Impossibile restringere in poche righe la carriera e la personalità di Jack Nicholson, interprete immenso, oseremmo dire leggendario, del cinema contemporaneo

Jack Nicholson

31.01.2008 - Autore: Adriano Ercolani
Con i miei occhiali indosso sono Jack Nicholson. Senza, sono un settantenne ingrassato”.

Basterebbe forse soltanto questa frase per delineare con lucidità una delle figure più importanti della storia del cinema contemporaneo, l’attore che più di ogni altro ha segnato e fatto suo l’immaginario cinematografico mondiale. Nessuno infatti come Jack è stato capace di essere allo steso tempo prima icona di un cinema che si stava rinnovando sia nella forma estetica che nei contenuti, e successivamente divo perfettamente inserito dentro un sistema industriale rinnovato che lo ha eletto figura principale dell’Olimpo hollywoodiano. Chi infatti più di Jack Nicholson rappresenta lo sfarzo, la genialità ed anche le contraddizioni della Hollywood degli ultimi quarant’anni? E “la Mecca del cinema” lo ha giustamente premiato: tre premi Oscar su dodici nomination, sei Golden Globes ed altre undici candidature.

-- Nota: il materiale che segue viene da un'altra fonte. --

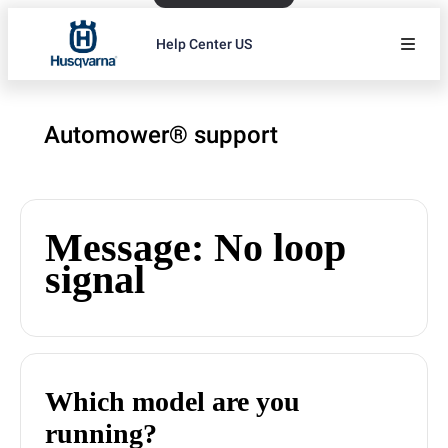
Help Center US
Automower® support
Message: No loop
signal
Which model are you
running?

Ma la frase con cui abbiamo iniziato questo articolo rappresenta anche l’enorme schiettezza di questo istrione, coraggioso al punto di mostrare nel suo ultimo “Non è mai troppo tardi” (The Bucket List, 2007) tutto il tempo che è passato. Vicino ai 72 anni, Nicholson ha osato mostrare al suo pubblico un corpo ormai appesantito, un volto segnato dall’età e dagli acciacchi di una vita sempre vissuta al massimo.

A lanciare Nicholson come simbolo della controcultura che in quel periodo stava invadendo e ribaltando il sistema industriale hollywoodiano è stato senza dubbio “Easy Rider” (id., 1969), seguito l’anno successivo dal capolavoro “Cinque pezzi facili” (Five Easy Pieces, 1970). I primi anni ’70 hanno portato altri capolavori indimenticabili come “L’ultima corvée” (The Last Detail, 1973) e “Chinatown” (id., 1974), fino ad arrivare al ruolo di Randall Patrick McMurphy in “Qualcuno volò sul nido del cuculo” (One Flew Over the Cuckoo’s Nest, 1975), in poche parole una delle interpretazioni più grandi della storia del cinema.

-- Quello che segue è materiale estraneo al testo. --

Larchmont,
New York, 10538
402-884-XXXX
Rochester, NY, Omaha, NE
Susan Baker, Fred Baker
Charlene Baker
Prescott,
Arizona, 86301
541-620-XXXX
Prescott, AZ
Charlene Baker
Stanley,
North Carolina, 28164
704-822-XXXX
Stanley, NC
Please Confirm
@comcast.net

Ma il ruolo per cui Nicholson è entrato di diritto nella sfera del mito è quello di Jack Torrance in “Shining” (id., 1980) di Stanley Kubrick, una delle performances attoriali più istrioniche e stordenti a memoria d’uomo. Allo stesso modo, anche quella di Jack Napier/Joker in “Batman” (id., 1989) di Tim Burton segna la capacità che Nicholson ha avuto più di ogni altro attore di dare volto e ghigno alla follia umana.
Negli ultimi venti anni il grande caratterista si è concesso molto meno alla machina da presa, ma a questa parsimonia hanno sopperito una serie di prove da antologia: pensiamo ad esempio al piccolo ma tagliente ruolo in “Codice d’onore” (A Few Good Men, 1992), al divertito “Qualcosa è cambiato” (As Good As It Gets, 1997), al doloroso “La promessa” (The Pledge, 2001) oppure al recentissimo “The Departed” (id., 2006), dove è stato diretto per la prima volta da un altro maestro di cinema come Martin Scorsese, ripagandolo con un’altra prova maiuscola.

Cos’altro aggiungere su Jack Nicholson? Impossibile restringere in poche righe la carriera e la personalità di questo interprete immenso, oseremmo dire leggendario. Per capire chi e cos’è Jack Nicholson basta a nostro avviso vedere uno qualunque dei suoi film, e capirete immediatamente cosa significa essere un mito.